#### PASSAGE FOR REVIEW
Clinton under fire on Tiananmen anniversary

Patricia Wilson

WASHINGTON (Reuters) - Chinese dissidents asked on Thursday that some of them be allowed to accompany President Bill Clinton on his visit to Beijing's Tiananmen Square, where student demonstrators were massacred nine years ago.

The exiles, members of a newly formed coalition called the Free China Forum, said they wanted to lay a wreath at the site of the pro-democracy protest that shook the Chinese government before a deadly army crackdown on June 4, 1989.

Shengde Lian, a student leader jailed for two years after the demonstration, said the group of more than 100 exiled Chinese dissidents and political activists would ask that Clinton meet them before he leaves for China on June 24.

"We hope he might invite some of us who were there to return to Tiananmen Square so that we might bring a wreath made by our members and leave it as a memorial to all those in China who have suffered and died in the cause of freedom," he said.

The Tiananmen anniversary was marked on Capitol Hill and elsewhere in Washington as U.S. lawmakers and human rights activists joined the dissidents in calling on Clinton to rethink his trip to China.

A House panel also used the occasion to hold a hearing on the alleged sale of body parts by the Chinese government, the third time congressional committees heard testimony about Beijing's organ-harvesting practices.

But the focus remained on the political sensitivity of Clinton's visit, the first by a U.S. president since hundreds of thousands of people took part in the student-led protests.

Clinton's plans have drawn added scrutiny because of charges that the Chinese funnelled money to the Democratic National Committee and that the administration allowed sensitive military technology to be transferred to China.

Debate grew louder and more polarised after Clinton said on Wednesday he would extend favourable trade status to China for another year, despite protests from Republicans over the influence-buying allegations.

Chinese dissidents Harry Wu, Wei Jingsheng, and a recently released Tiananmen Square student leader, Wang Dan, made impassioned speeches in multiple appearances on Thursday, imploring Clinton not to go to China on June 24.

But Democratic Representative Nancy Pelosi of California told a news conference: "I think the president is going to go no matter what we say."

Republican Sen. John Ashcroft of Missouri said he would seek a Senate vote on Clinton's trip by introducing a resolution calling for it to be delayed.
########
#### GIVEN INFORMATION
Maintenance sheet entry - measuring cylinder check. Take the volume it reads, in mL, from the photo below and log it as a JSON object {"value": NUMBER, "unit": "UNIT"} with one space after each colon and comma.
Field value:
########
#### GIVEN INFORMATION
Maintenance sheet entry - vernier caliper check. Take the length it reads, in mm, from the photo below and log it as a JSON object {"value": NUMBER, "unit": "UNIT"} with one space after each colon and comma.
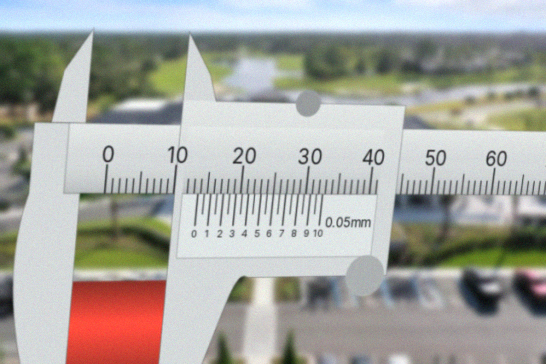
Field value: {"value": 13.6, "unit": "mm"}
########
#### GIVEN INFORMATION
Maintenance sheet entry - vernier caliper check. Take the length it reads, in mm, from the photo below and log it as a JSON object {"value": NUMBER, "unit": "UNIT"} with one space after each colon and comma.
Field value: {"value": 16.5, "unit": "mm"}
########
▶ **EXERCISE**
Continue the news report on dissidents urging Clinton to rethink his China trip, starting after its last sentence.

▶ **ANSWER TO THIS PROBLEM**
"The Clinton administration's policy with respect to China is one of weakness across the board," Ashcroft said. "A summit trip at this time would be an intolerable surrender of our values."

With the president's trip seen certain, opponents targeted a planned official welcoming ceremony outside China's Great Hall of the People, in plain view of highly symbolic Tiananmen Square.

"President Clinton will dishonour the memory of thousands of courageous Chinese students who stood for democracy if he visits Tiananmen Square," said Gary Bauer, president of the conservative Family Research Council.

The House of Representatives is set to vote on a nonbinding resolution urging Clinton not to be officially received in Tiananmen Square, the symbolism of which has resonated among Democrats and Republicans.

"During his 1992 campaign, President Clinton called China's leaders 'the butchers of Beijing,"' Representative Dan Burton said. "As he stands there with them in Tiananmen Square, I hope he remembers these words."

"He should not even go at all," the Indiana Republican added.

Democrats also joined the call for Clinton to sidestep such an emotionally charged appearance. "We must insist the president not be formally received there," Pelosi said.

Sen. Paul Wellstone suggested a compromise.

"As the president heads to China and Tiananmen Square, I call upon him to visit family members of the Tiananmen massacre, many of whom still face harassment and persecution," the Minnesota Democrat said.

Wu told reporters the United States had a responsibility to promote progress in China, but lamented an American policy that he said focused on business and trade.

"The leader of the free world, unwilling to see a foreign policy injure commercial interests, has decided to turn a blind eye and deaf ear to human rights abuses in China," Wu said.